+++ Exercise data +++

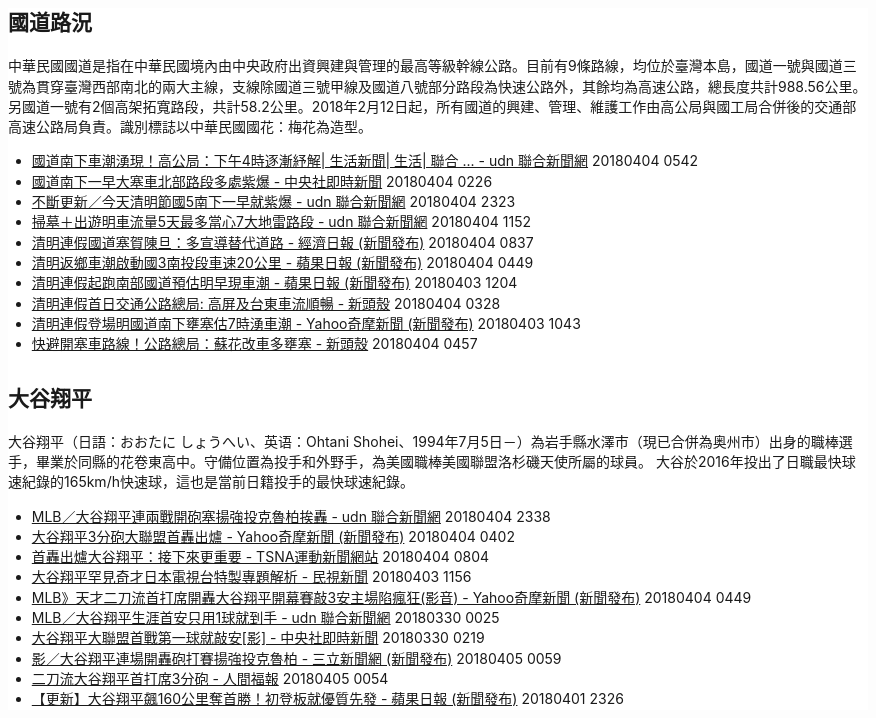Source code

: ## 國道路況

中華民國國道是指在中華民國境內由中央政府出資興建與管理的最高等級幹線公路。目前有9條路線，均位於臺灣本島，國道一號與國道三號為貫穿臺灣西部南北的兩大主線，支線除國道三號甲線及國道八號部分路段為快速公路外，其餘均為高速公路，總長度共計988.56公里。另國道一號有2個高架拓寬路段，共計58.2公里。2018年2月12日起，所有國道的興建、管理、維護工作由高公局與國工局合併後的交通部高速公路局負責。識別標誌以中華民國國花：梅花為造型。
- [國道南下車潮湧現！高公局：下午4時逐漸紓解| 生活新聞| 生活| 聯合 ... - udn 聯合新聞網](https://udn.com/news/story/7266/3069452 "國道南下車潮湧現！高公局：下午4時逐漸紓解| 生活新聞| 生活| 聯合 ... - udn 聯合新聞網") 20180404 0542
- [國道南下一早大塞車北部路段多處紫爆 - 中央社即時新聞](http://www.cna.com.tw/news/firstnews/201804040027-1.aspx "國道南下一早大塞車北部路段多處紫爆 - 中央社即時新聞") 20180404 0226
- [不斷更新／今天清明節國5南下一早就紫爆 - udn 聯合新聞網](https://udn.com/news/story/7266/3070399 "不斷更新／今天清明節國5南下一早就紫爆 - udn 聯合新聞網") 20180404 2323
- [掃墓＋出遊明車流量5天最多當心7大地雷路段 - udn 聯合新聞網](https://udn.com/news/story/7314/3069914 "掃墓＋出遊明車流量5天最多當心7大地雷路段 - udn 聯合新聞網") 20180404 1152
- [清明連假國道塞賀陳旦：多宣導替代道路 - 經濟日報 (新聞發布)](https://money.udn.com/money/story/5641/3069717 "清明連假國道塞賀陳旦：多宣導替代道路 - 經濟日報 (新聞發布)") 20180404 0837
- [清明返鄉車潮啟動國3南投段車速20公里 - 蘋果日報 (新聞發布)](https://tw.appledaily.com/new/realtime/20180404/1328275/ "清明返鄉車潮啟動國3南投段車速20公里 - 蘋果日報 (新聞發布)") 20180404 0449
- [清明連假起跑南部國道預估明早現車潮 - 蘋果日報 (新聞發布)](https://tw.appledaily.com/new/realtime/20180403/1328139/ "清明連假起跑南部國道預估明早現車潮 - 蘋果日報 (新聞發布)") 20180403 1204
- [清明連假首日交通公路總局: 高屏及台東車流順暢 - 新頭殼](https://newtalk.tw/news/view/2018-04-04/119779 "清明連假首日交通公路總局: 高屏及台東車流順暢 - 新頭殼") 20180404 0328
- [清明連假登場明國道南下壅塞估7時湧車潮 - Yahoo奇摩新聞 (新聞發布)](https://tw.news.yahoo.com/%E6%B8%85%E6%98%8E%E9%80%A3%E5%81%87%E7%99%BB%E5%A0%B4-%E6%98%8E%E5%9C%8B%E9%81%93%E5%8D%97%E4%B8%8B%E5%A3%85%E5%A1%9E%E4%BC%B07%E6%99%82%E6%B9%A7%E8%BB%8A%E6%BD%AE-104006895.html "清明連假登場明國道南下壅塞估7時湧車潮 - Yahoo奇摩新聞 (新聞發布)") 20180403 1043
- [快避開塞車路線！公路總局：蘇花改車多壅塞 - 新頭殼](https://newtalk.tw/news/view/2018-04-04/119794 "快避開塞車路線！公路總局：蘇花改車多壅塞 - 新頭殼") 20180404 0457

## 大谷翔平

大谷翔平（日語：おおたに しょうへい、英语：Ohtani Shohei、1994年7月5日－）為岩手縣水澤市（現已合併為奥州市）出身的職棒選手，畢業於同縣的花卷東高中。守備位置為投手和外野手，為美國職棒美國聯盟洛杉磯天使所屬的球員。
大谷於2016年投出了日職最快球速紀錄的165km/h快速球，這也是當前日籍投手的最快球速紀錄。
- [MLB／大谷翔平連兩戰開砲塞揚強投克魯柏挨轟 - udn 聯合新聞網](https://udn.com/news/story/6999/3070401 "MLB／大谷翔平連兩戰開砲塞揚強投克魯柏挨轟 - udn 聯合新聞網") 20180404 2338
- [大谷翔平3分砲大聯盟首轟出爐 - Yahoo奇摩新聞 (新聞發布)](https://tw.news.yahoo.com/%E5%A4%A7%E8%B0%B7%E7%BF%94%E5%B9%B33%E5%88%86%E7%A0%B2-%E5%A4%A7%E8%81%AF%E7%9B%9F%E9%A6%96%E8%BD%9F%E5%87%BA%E7%88%90-034001174.html "大谷翔平3分砲大聯盟首轟出爐 - Yahoo奇摩新聞 (新聞發布)") 20180404 0402
- [首轟出爐大谷翔平：接下來更重要 - TSNA運動新聞網站](http://www.tsna.com.tw/tw/news/show.php?type=1&num=18283 "首轟出爐大谷翔平：接下來更重要 - TSNA運動新聞網站") 20180404 0804
- [大谷翔平罕見奇才日本電視台特製專題解析 - 民視新聞](https://news.ftv.com.tw/news/detail/2018403A09M1 "大谷翔平罕見奇才日本電視台特製專題解析 - 民視新聞") 20180403 1156
- [MLB》天才二刀流首打席開轟大谷翔平開幕賽敲3安主場陷瘋狂(影音) - Yahoo奇摩新聞 (新聞發布)](https://tw.news.yahoo.com/mlb-%E5%A4%A9%E6%89%8D%E4%BA%8C%E5%88%80%E6%B5%81%E9%A6%96%E6%89%93%E5%B8%AD%E5%B0%B1%E9%96%8B%E8%BD%9F-%E5%A4%A7%E8%B0%B7%E7%BF%94%E5%B9%B3%E9%96%8B%E5%B9%95%E8%B3%BD%E9%80%A3%E6%95%B2%E5%85%A9%E5%AE%89%E4%B8%BB%E5%A0%B4%E9%99%B7%E7%98%8B%E7%8B%82-%E5%BD%B1%E9%9F%B3-041034558.html "MLB》天才二刀流首打席開轟大谷翔平開幕賽敲3安主場陷瘋狂(影音) - Yahoo奇摩新聞 (新聞發布)") 20180404 0449
- [MLB／大谷翔平生涯首安只用1球就到手 - udn 聯合新聞網](https://udn.com/news/story/7001/3060118 "MLB／大谷翔平生涯首安只用1球就到手 - udn 聯合新聞網") 20180330 0025
- [大谷翔平大聯盟首戰第一球就敲安[影] - 中央社即時新聞](http://www.cna.com.tw/news/firstnews/201803300039-1.aspx "大谷翔平大聯盟首戰第一球就敲安[影] - 中央社即時新聞") 20180330 0219
- [影／大谷翔平連場開轟砲打賽揚強投克魯柏 - 三立新聞網 (新聞發布)](https://www.setn.com/News.aspx?NewsID=365480 "影／大谷翔平連場開轟砲打賽揚強投克魯柏 - 三立新聞網 (新聞發布)") 20180405 0059
- [二刀流大谷翔平首打席3分砲 - 人間福報](http://www.merit-times.com.tw/NewsPage.aspx?Unid=504067 "二刀流大谷翔平首打席3分砲 - 人間福報") 20180405 0054
- [【更新】大谷翔平飆160公里奪首勝！初登板就優質先發 - 蘋果日報 (新聞發布)](https://tw.sports.appledaily.com/realtime/20180402/1326896 "【更新】大谷翔平飆160公里奪首勝！初登板就優質先發 - 蘋果日報 (新聞發布)") 20180401 2326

+++

Task to complete → List each line of the records that contains the string "聯合新聞網". Match case exactly.

Response →
- [國道南下車潮湧現！高公局：下午4時逐漸紓解| 生活新聞| 生活| 聯合 ... - udn 聯合新聞網](https://udn.com/news/story/7266/3069452 "國道南下車潮湧現！高公局：下午4時逐漸紓解| 生活新聞| 生活| 聯合 ... - udn 聯合新聞網") 20180404 0542
- [不斷更新／今天清明節國5南下一早就紫爆 - udn 聯合新聞網](https://udn.com/news/story/7266/3070399 "不斷更新／今天清明節國5南下一早就紫爆 - udn 聯合新聞網") 20180404 2323
- [掃墓＋出遊明車流量5天最多當心7大地雷路段 - udn 聯合新聞網](https://udn.com/news/story/7314/3069914 "掃墓＋出遊明車流量5天最多當心7大地雷路段 - udn 聯合新聞網") 20180404 1152
- [MLB／大谷翔平連兩戰開砲塞揚強投克魯柏挨轟 - udn 聯合新聞網](https://udn.com/news/story/6999/3070401 "MLB／大谷翔平連兩戰開砲塞揚強投克魯柏挨轟 - udn 聯合新聞網") 20180404 2338
- [MLB／大谷翔平生涯首安只用1球就到手 - udn 聯合新聞網](https://udn.com/news/story/7001/3060118 "MLB／大谷翔平生涯首安只用1球就到手 - udn 聯合新聞網") 20180330 0025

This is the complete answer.